# The Weight Problem of Bachet de Méziriac

A merchant had a forty-pound measuring weight that broke into four pieces as the result of a fall. When the pieces were subsequently weighed, it was found that the weight of each piece was a whole number of pounds and that the four pieces could be used to weigh every integral weight between 1 and 40 pounds.

What were the weights of the pieces?

Spoilers ahead! You might want to try it yourself.

### Background

This problem stems from the French mathematician Claude Gaspard Bachet de Meziriac (1581-1638), who solved it in his famous book Problemes plaisants et dilectables qui se font par les nombres, published in 1624.

Bachet was the earliest writer who discussed the solution of indeterminate equations by means of continued fractions. He also did work in number theory and found a method of constructing magic squares. Some credible sources also name him the founder of the Bézout’s identity.

Source : Wikipedia

We can distinguish the two scales of the balance as the weight scale and the load scale. On the former we will place only pieces of the measuring weight; whereas on the latter we will place the load and any additional measuring weights. It is necessary to place measuring weights on the load scale. For example, in order to weigh one pound with a two-pound and a three-pound piece, we place the two-pound piece on the load scale and the three-pound piece on the weight scale.
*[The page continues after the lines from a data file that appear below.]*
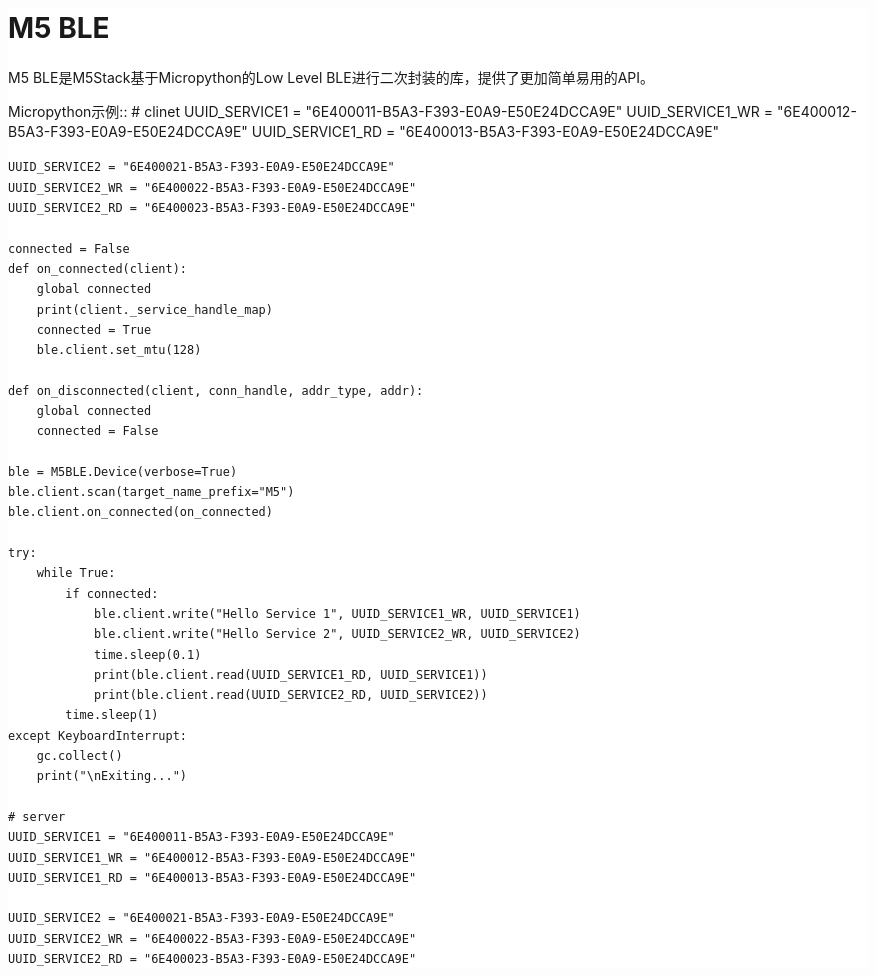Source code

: # M5 BLE




M5 BLE是M5Stack基于Micropython的Low Level BLE进行二次封装的库，提供了更加简单易用的API。

Micropython示例::
    # clinet
    UUID_SERVICE1 = "6E400011-B5A3-F393-E0A9-E50E24DCCA9E"
    UUID_SERVICE1_WR = "6E400012-B5A3-F393-E0A9-E50E24DCCA9E"
    UUID_SERVICE1_RD = "6E400013-B5A3-F393-E0A9-E50E24DCCA9E"

    UUID_SERVICE2 = "6E400021-B5A3-F393-E0A9-E50E24DCCA9E"
    UUID_SERVICE2_WR = "6E400022-B5A3-F393-E0A9-E50E24DCCA9E"
    UUID_SERVICE2_RD = "6E400023-B5A3-F393-E0A9-E50E24DCCA9E"

    connected = False
    def on_connected(client):
        global connected
        print(client._service_handle_map)
        connected = True
        ble.client.set_mtu(128)

    def on_disconnected(client, conn_handle, addr_type, addr):
        global connected
        connected = False

    ble = M5BLE.Device(verbose=True)
    ble.client.scan(target_name_prefix="M5")
    ble.client.on_connected(on_connected)

    try:
        while True:
            if connected:
                ble.client.write("Hello Service 1", UUID_SERVICE1_WR, UUID_SERVICE1)
                ble.client.write("Hello Service 2", UUID_SERVICE2_WR, UUID_SERVICE2)
                time.sleep(0.1)
                print(ble.client.read(UUID_SERVICE1_RD, UUID_SERVICE1))
                print(ble.client.read(UUID_SERVICE2_RD, UUID_SERVICE2))
            time.sleep(1)
    except KeyboardInterrupt:
        gc.collect()
        print("\nExiting...")

    # server
    UUID_SERVICE1 = "6E400011-B5A3-F393-E0A9-E50E24DCCA9E"
    UUID_SERVICE1_WR = "6E400012-B5A3-F393-E0A9-E50E24DCCA9E"
    UUID_SERVICE1_RD = "6E400013-B5A3-F393-E0A9-E50E24DCCA9E"

    UUID_SERVICE2 = "6E400021-B5A3-F393-E0A9-E50E24DCCA9E"
    UUID_SERVICE2_WR = "6E400022-B5A3-F393-E0A9-E50E24DCCA9E"
    UUID_SERVICE2_RD = "6E400023-B5A3-F393-E0A9-E50E24DCCA9E"
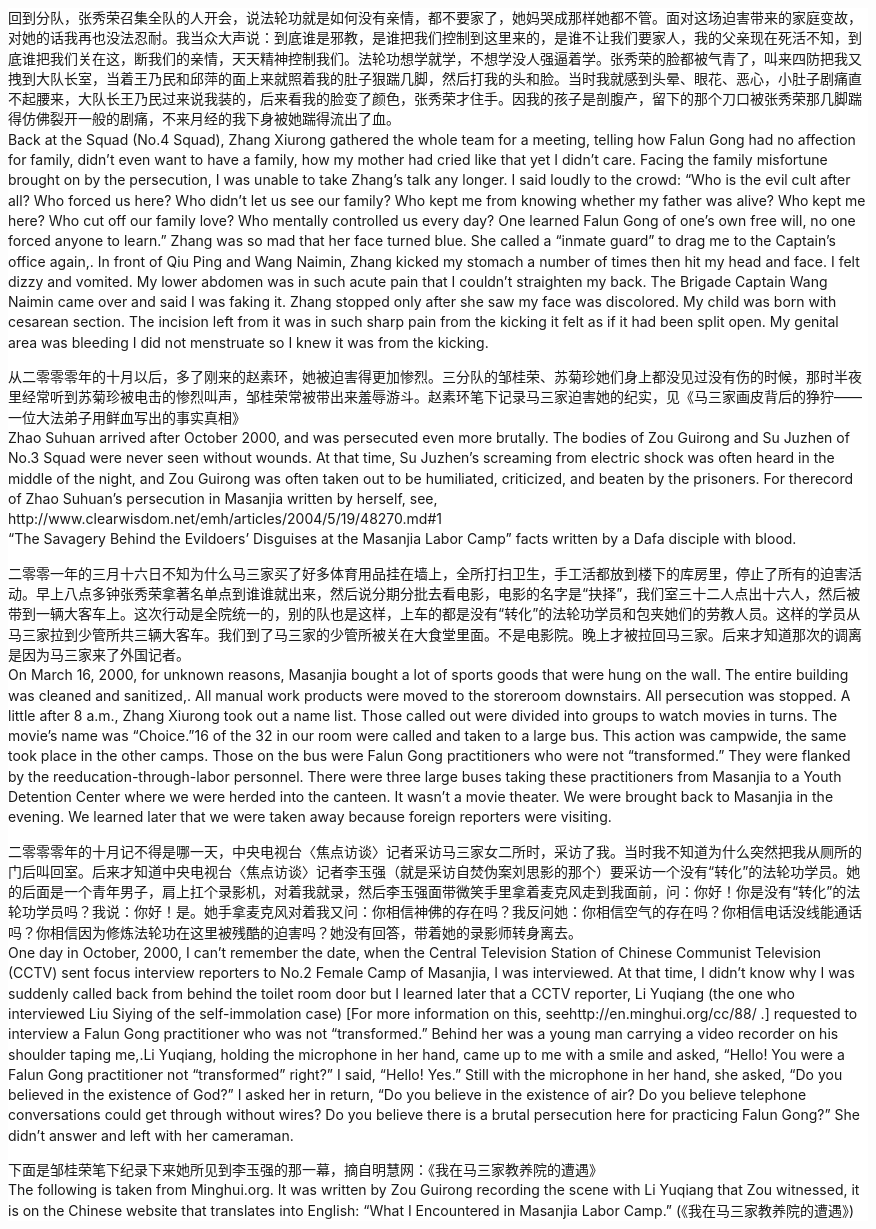 <p>回到分队，张秀荣召集全队的人开会，说法轮功就是如何没有亲情，都不要家了，她妈哭成那样她都不管。面对这场迫害带来的家庭变故， 对她的话我再也没法忍耐。我当众大声说：到底谁是邪教，是谁把我们控制到这里来的，是谁不让我们要家人，我的父亲现在死活不知，到底谁把我们关在这，断我们的亲情，天天精神控制我们。法轮功想学就学，不想学没人强逼着学。张秀荣的脸都被气青了，叫来四防把我又拽到大队长室，当着王乃民和邱萍的面上来就照着我的肚子狠踹几脚，然后打我的头和脸。当时我就感到头晕、眼花、恶心，小肚子剧痛直不起腰来，大队长王乃民过来说我装的，后来看我的脸变了颜色，张秀荣才住手。因我的孩子是剖腹产，留下的那个刀口被张秀荣那几脚踹得仿佛裂开一般的剧痛，不来月经的我下身被她踹得流出了血。<br />Back at the Squad (No.4 Squad), Zhang Xiurong gathered the whole team for a meeting, telling how Falun Gong had no affection for family, didn’t even want to have a family, how my mother had cried like that yet I didn&#8217;t care. Facing the family misfortune brought on by the persecution, I was unable to take Zhang’s talk any longer. I said loudly to the crowd: “Who is the evil cult after all? Who forced us here? Who didn’t let us see our family? Who kept me from knowing whether my father was alive? Who kept me here? Who cut off our family love? Who mentally controlled us every day? One learned Falun Gong of one’s own free will, no one forced anyone to learn.&#8221; Zhang was so mad that her face turned blue. She called a &#8220;inmate guard&#8221; to drag me to the Captain&#8217;s office again,. In front of Qiu Ping and Wang Naimin, Zhang kicked my stomach a number of times then hit my head and face. I felt dizzy and vomited. My lower abdomen was in such acute pain that I couldn’t straighten my back. The Brigade Captain Wang Naimin came over and said I was faking it. Zhang stopped only after she saw my face was discolored. My child was born with cesarean section. The incision left from it was in such sharp pain from the kicking it felt as if it had been split open. My genital area was bleeding I did not menstruate so I knew it was from the kicking.</p>
<p>从二零零零年的十月以后，多了刚来的赵素环，她被迫害得更加惨烈。三分队的邹桂荣、苏菊珍她们身上都没见过没有伤的时候，那时半夜里经常听到苏菊珍被电击的惨烈叫声，邹桂荣常被带出来羞辱游斗。赵素环笔下记录马三家迫害她的纪实，见《马三家画皮背后的狰狞—— 一位大法弟子用鲜血写出的事实真相》<br />Zhao Suhuan arrived after October 2000, and was persecuted even more brutally. The bodies of Zou Guirong and Su Juzhen of No.3 Squad were never seen without wounds. At that time, Su Juzhen’s screaming from electric shock was often heard in the middle of the night, and Zou Guirong was often taken out to be humiliated, criticized, and beaten by the prisoners. For therecord of Zhao Suhuan’s persecution in Masanjia written by herself, see,<br />http://www.clearwisdom.net/emh/articles/2004/5/19/48270.md#1<br />&#8220;The Savagery Behind the Evildoers&#8217; Disguises at the Masanjia Labor Camp&#8221; facts written by a Dafa disciple with blood.</p>
<p>二零零一年的三月十六日不知为什么马三家买了好多体育用品挂在墙上，全所打扫卫生，手工活都放到楼下的库房里，停止了所有的迫害活动。早上八点多钟张秀荣拿著名单点到谁谁就出来，然后说分期分批去看电影，电影的名字是“抉择”，我们室三十二人点出十六人，然后被带到一辆大客车上。这次行动是全院统一的，别的队也是这样，上车的都是没有“转化”的法轮功学员和包夹她们的劳教人员。这样的学员从马三家拉到少管所共三辆大客车。我们到了马三家的少管所被关在大食堂里面。不是电影院。晚上才被拉回马三家。后来才知道那次的调离是因为马三家来了外国记者。<br />On March 16, 2000, for unknown reasons, Masanjia bought a lot of sports goods that were hung on the wall. The entire building was cleaned and sanitized,. All manual work products were moved to the storeroom downstairs. All persecution was stopped. A little after 8 a.m., Zhang Xiurong took out a name list. Those called out were divided into groups to watch movies in turns. The movie’s name was &#8220;Choice.&#8221;16 of the 32 in our room were called and taken to a large bus. This action was campwide, the same took place in the other camps. Those on the bus were Falun Gong practitioners who were not &#8220;transformed.&#8221; They were flanked by the reeducation-through-labor personnel. There were three large buses taking these practitioners from Masanjia to a Youth Detention Center where we were herded into the canteen. It wasn’t a movie theater. We were brought back to Masanjia in the evening. We learned later that we were taken away because foreign reporters were visiting.</p>
<p>二零零零年的十月记不得是哪一天，中央电视台〈焦点访谈〉记者采访马三家女二所时，采访了我。当时我不知道为什么突然把我从厕所的门后叫回室。后来才知道中央电视台〈焦点访谈〉记者李玉强（就是采访自焚伪案刘思影的那个）要采访一个没有“转化”的法轮功学员。她的后面是一个青年男子，肩上扛个录影机，对着我就录，然后李玉强面带微笑手里拿着麦克风走到我面前，问：你好！你是没有“转化”的法轮功学员吗？我说：你好！是。她手拿麦克风对着我又问：你相信神佛的存在吗？我反问她：你相信空气的存在吗？你相信电话没线能通话吗？你相信因为修炼法轮功在这里被残酷的迫害吗？她没有回答，带着她的录影师转身离去。<br />One day in October, 2000, I can&#8217;t remember the date, when the Central Television Station of Chinese Communist Television (CCTV) sent focus interview reporters to No.2 Female Camp of Masanjia, I was interviewed. At that time, I didn’t know why I was suddenly called back from behind the toilet room door but I learned later that a CCTV reporter, Li Yuqiang (the one who interviewed Liu Siying of the self-immolation case) [For more information on this, seehttp://en.minghui.org/cc/88/ .] requested to interview a Falun Gong practitioner who was not “transformed.” Behind her was a young man carrying a video recorder on his shoulder taping me,.Li Yuqiang, holding the microphone in her hand, came up to me with a smile and asked, “Hello! You were a Falun Gong practitioner not “transformed” right?” I said, “Hello! Yes.” Still with the microphone in her hand, she asked, “Do you believed in the existence of God?” I asked her in return, “Do you believe in the existence of air? Do you believe telephone conversations could get through without wires? Do you believe there is a brutal persecution here for practicing Falun Gong?” She didn’t answer and left with her cameraman.</p>
<p>下面是邹桂荣笔下纪录下来她所见到李玉强的那一幕，摘自明慧网：《我在马三家教养院的遭遇》<br />The following is taken from Minghui.org. It was written by Zou Guirong recording the scene with Li Yuqiang that Zou witnessed, it is on the Chinese website that translates into English: &#8220;What I Encountered in Masanjia Labor Camp.&#8221; (《我在马三家教养院的遭遇》)</p>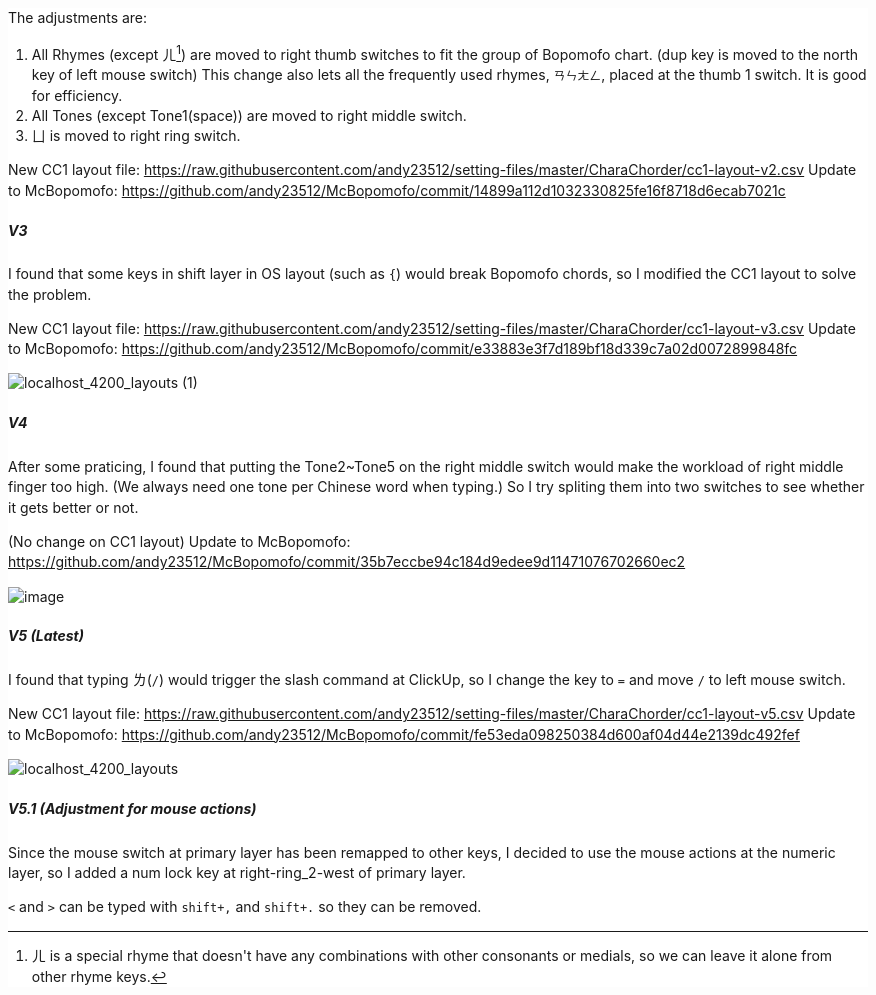 
The adjustments are:

1. All Rhymes (except ㄦ[^err]) are moved to right thumb switches to fit the group of Bopomofo chart. (dup key is moved to the north key of left mouse switch) This change also lets all the frequently used rhymes, `ㄢㄣㄤㄥ`, placed at the thumb 1 switch. It is good for efficiency.
2. All Tones (except Tone1(space)) are moved to right middle switch.
3. ㄩ is moved to right ring switch.

New CC1 layout file: https://raw.githubusercontent.com/andy23512/setting-files/master/CharaChorder/cc1-layout-v2.csv
Update to McBopomofo: https://github.com/andy23512/McBopomofo/commit/14899a112d1032330825fe16f8718d6ecab7021c

##### V3

I found that some keys in shift layer in OS layout (such as `{`) would break Bopomofo chords, so I modified the CC1 layout to solve the problem.

New CC1 layout file: https://raw.githubusercontent.com/andy23512/setting-files/master/CharaChorder/cc1-layout-v3.csv
Update to McBopomofo: https://github.com/andy23512/McBopomofo/commit/e33883e3f7d189bf18d339c7a02d0072899848fc

![localhost_4200_layouts (1)](https://hackmd.io/_uploads/Hk80ZYEEa.png)

##### V4

After some praticing, I found that putting the Tone2~Tone5 on the right middle switch would make the workload of right middle finger too high. (We always need one tone per Chinese word when typing.) So I try spliting them into two switches to see whether it gets better or not.

(No change on CC1 layout)
Update to McBopomofo: https://github.com/andy23512/McBopomofo/commit/35b7eccbe94c184d9edee9d11471076702660ec2

![image](https://hackmd.io/_uploads/r1sZj6tSp.png)

##### V5 (Latest)

I found that typing ㄌ(`/`) would trigger the slash command at ClickUp, so I change the key to `=` and move `/` to left mouse switch.

New CC1 layout file: https://raw.githubusercontent.com/andy23512/setting-files/master/CharaChorder/cc1-layout-v5.csv
Update to McBopomofo: https://github.com/andy23512/McBopomofo/commit/fe53eda098250384d600af04d44e2139dc492fef

![localhost_4200_layouts](https://hackmd.io/_uploads/S1seckdIp.png)

##### V5.1 (Adjustment for mouse actions)

Since the mouse switch at primary layer has been remapped to other keys, I decided to use the mouse actions at the numeric layer, so I added a num lock key at right-ring_2-west of primary layer.

`<` and `>` can be typed with `shift+,` and `shift+.` so they can be removed.


[^err]: ㄦ is a special rhyme that doesn't have any combinations with other consonants or medials, so we can leave it alone from other rhyme keys. 
[^41_keys]: Although there are 42 keys on the layout, the space key (first tone) usually isn't counted by other Bopomofo input methods, such as Eten 41.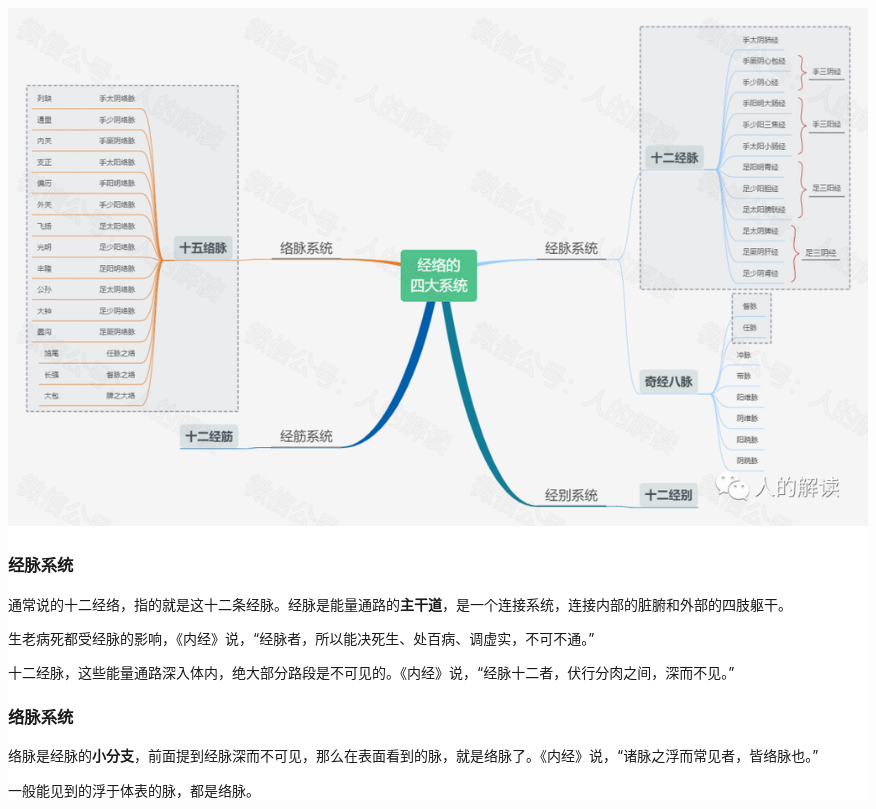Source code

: ![](img/s4-4-005.png)

### 经脉系统

通常说的十二经络，指的就是这十二条经脉。经脉是能量通路的**主干道**，是一个连接系统，连接内部的脏腑和外部的四肢躯干。

生老病死都受经脉的影响，《内经》说，“经脉者，所以能决死生、处百病、调虚实，不可不通。”

十二经脉，这些能量通路深入体内，绝大部分路段是不可见的。《内经》说，“经脉十二者，伏行分肉之间，深而不见。”

### 络脉系统

络脉是经脉的**小分支**，前面提到经脉深而不可见，那么在表面看到的脉，就是络脉了。《内经》说，“诸脉之浮而常见者，皆络脉也。”

一般能见到的浮于体表的脉，都是络脉。
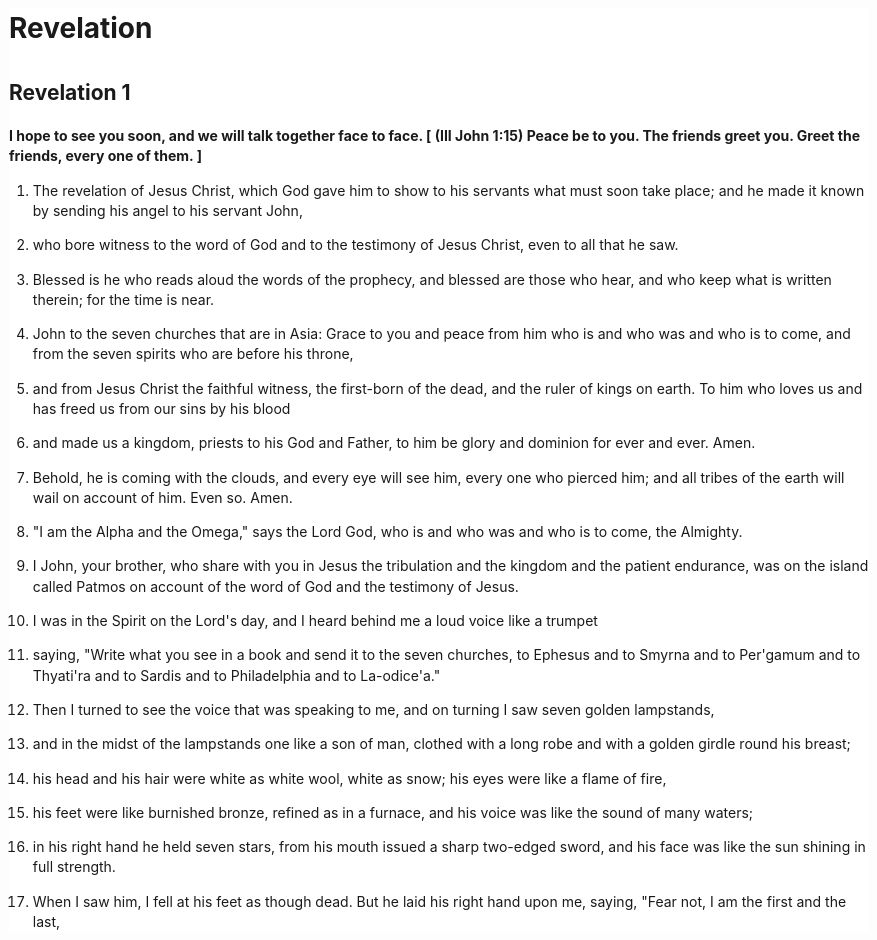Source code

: # Revelation

## Revelation 1

__I hope to see you soon, and we will talk together face to face. [ (III John 1:15) Peace be to you. The friends greet you. Greet the friends, every one of them. ]__

1. The revelation of Jesus Christ, which God gave him to show to his servants what must soon take place; and he made it known by sending his angel to his servant John,

2. who bore witness to the word of God and to the testimony of Jesus Christ, even to all that he saw.

3. Blessed is he who reads aloud the words of the prophecy, and blessed are those who hear, and who keep what is written therein; for the time is near.

4. John to the seven churches that are in Asia:  Grace to you and peace from him who is and who was and who is to come, and from the seven spirits who are before his throne,

5. and from Jesus Christ the faithful witness, the first-born of the dead, and the ruler of kings on earth.  To him who loves us and has freed us from our sins by his blood

6. and made us a kingdom, priests to his God and Father, to him be glory and dominion for ever and ever. Amen.

7. Behold, he is coming with the clouds, and every eye will see him, every one who pierced him; and all tribes of the earth will wail on account of him. Even so. Amen.

8. "I am the Alpha and the Omega," says the Lord God, who is and who was and who is to come, the Almighty.

9. I John, your brother, who share with you in Jesus the tribulation and the kingdom and the patient endurance, was on the island called Patmos on account of the word of God and the testimony of Jesus.

10. I was in the Spirit on the Lord's day, and I heard behind me a loud voice like a trumpet

11. saying, "Write what you see in a book and send it to the seven churches, to Ephesus and to Smyrna and to Per'gamum and to Thyati'ra and to Sardis and to Philadelphia and to La-odice'a."

12. Then I turned to see the voice that was speaking to me, and on turning I saw seven golden lampstands,

13. and in the midst of the lampstands one like a son of man, clothed with a long robe and with a golden girdle round his breast;

14. his head and his hair were white as white wool, white as snow; his eyes were like a flame of fire,

15. his feet were like burnished bronze, refined as in a furnace, and his voice was like the sound of many waters;

16. in his right hand he held seven stars, from his mouth issued a sharp two-edged sword, and his face was like the sun shining in full strength.

17. When I saw him, I fell at his feet as though dead. But he laid his right hand upon me, saying, "Fear not, I am the first and the last,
For the sake of explanation, we introduce the term preponderance. If two pieces weighing 5 and 10 pounds each are on one scale, and three pieces weighing 1, 3, and 4 pounds each are on the other, we say that these pieces give the first scale a preponderance of 7 pounds.

### An Intermediate Problem

Suppose that we have a series of measuring weights which enable us to weigh all the integral weights from 1 through N, then if we were to chose another measuring weight P such that the range of possible weight measurement is maximized, what should be the weight of P?

Let the weight of P be X > N. For the arrangement to measure weight K, if we place P on the weight scale, this will give the weight scale a preponderance of X+K; if we place P on the load scale, this will give the load scale a preponderance of X-K, which leads to swapping roles between the two scales.

In summary, by adding P we can measure weight [X-N,X+N]. Since we are able to measure weights [1,N] already, to maximize the range we shall greedily merge both ranges, in result having [1,X+N]. To achieve this, the lower bound of [X-N,X+N] should be followed by the higher bound of [1,N], thus the equation:

$X-N=N+1 \rightarrow X=2N+1$

### Solution

We will approach this problem using casework (aka brute-force). Starting with 1, we will get the following table :

Piece Weight Range
1 1 1
2 3 4
3 9 13
4 27 40

Their sum is indeed 40, indicates that this is our desired answer.